**WHAT TO PRODUCE:**
If a record holds a picture, drop the picture and copy everything else exactly.

**DATA RECORDS:**
^^^^^^^^
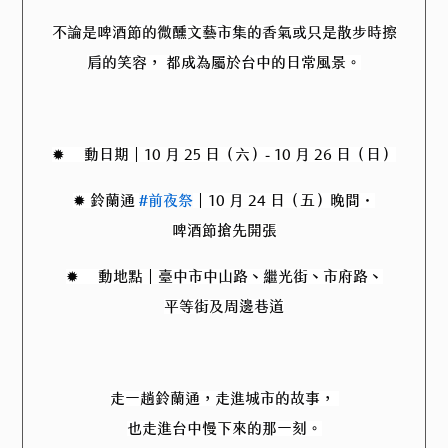
不論是啤酒節的微醺文藝市集的香氣或只是散步時擦
肩的笑容， 都成為屬於台中的日常風景。
✹ 活動日期｜10 月 25 日（六）- 10 月 26 日（日）
✹ 鈴蘭通
#前夜祭
｜10 月 24 日（五）晚間・
啤酒節搶先開張
✹ 活動地點｜臺中市中山路、繼光街、市府路、
平等街及周邊巷道
走一趟鈴蘭通，走進城市的故事，
也走進台中慢下來的那一刻。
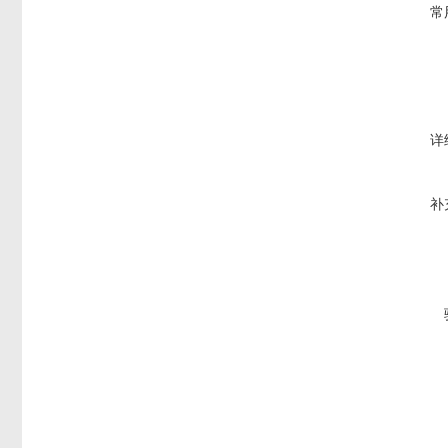
常
详
补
^^^^^^^^
**ANSWER FOR THIS EXERCISE:**
不論是啤酒節的微醺文藝市集的香氣或只是散步時擦
肩的笑容， 都成為屬於台中的日常風景。
✹ 活動日期｜10 月 25 日（六）- 10 月 26 日（日）
✹ 鈴蘭通
#前夜祭
｜10 月 24 日（五）晚間・
啤酒節搶先開張
✹ 活動地點｜臺中市中山路、繼光街、市府路、
平等街及周邊巷道
走一趟鈴蘭通，走進城市的故事，
也走進台中慢下來的那一刻。
常
详
补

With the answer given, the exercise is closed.